Na tegorocznym Gamescomie producent Final Fantasy XV Hajime Tabata dość dobitnie zasugerował, że planuje coś związanego z ostatnią odsłoną wielkiej serii RPG-ów na Switcha. Nie wiadomo było jednak, czy chodzi o pełnoprawną odsłonę z konsol stacjonarnych, czy przygotowywane z myślą o telefonach, 10-odcinkowe Pocket Edition. Dziś plany Square Enix stają się jaśniejsze.

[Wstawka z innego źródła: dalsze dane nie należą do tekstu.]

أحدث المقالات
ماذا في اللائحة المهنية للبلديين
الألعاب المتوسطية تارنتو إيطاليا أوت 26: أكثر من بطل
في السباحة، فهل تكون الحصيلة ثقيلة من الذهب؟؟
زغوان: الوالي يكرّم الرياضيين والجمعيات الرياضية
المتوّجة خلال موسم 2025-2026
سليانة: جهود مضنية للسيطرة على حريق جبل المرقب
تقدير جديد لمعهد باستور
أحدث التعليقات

Eurogamer w rozmowie z Tabatą dowiedział się, że, prawdopodobnie ku uciesze większości graczy, Square Enix próbuje przeportować na Switcha konsolową wersję najświeższej części „Ostatniej Fantazji”. Obecnie firma przeprowadza testy techniczne i dyskutuje na temat rozwiązań, które muszą zostać wprowadzone, by gra zadziałała na konsoli Nintendo; jest także w ciągłym kontakcie z korporacją z Kioto. Początkowe rezultaty testów nie były zadowalające, jednak Square Enix zastanawia się nad optymalizacją silnika gry i rozmawia na ten temat także z Epic, autorami silnika Unreal Engine.
Sam Tabata z kolei pozostaje jedną z „ofiar” walki o Switcha w Japonii i liczy na to, że uda mu się upolować konsolę do Świąt Bożego Narodzenia. Życzymy powodzenia.
Na miejscu Niny wysłałbym mu dwa Switche, jeden dla niego, a drugi na giveaway z FFXV.
I wszystkie remejki Finali od 7 wzwyż, bo reszta była na DS`ach :P.
A tak na poważnie to zobaczymy co z tego wyjdzie jak zwykle. Coraz częściej słyszymy dużo kłapania ozorem a mało działań. Ale dobry Final nie jest zły, a XV podobno jest dobry.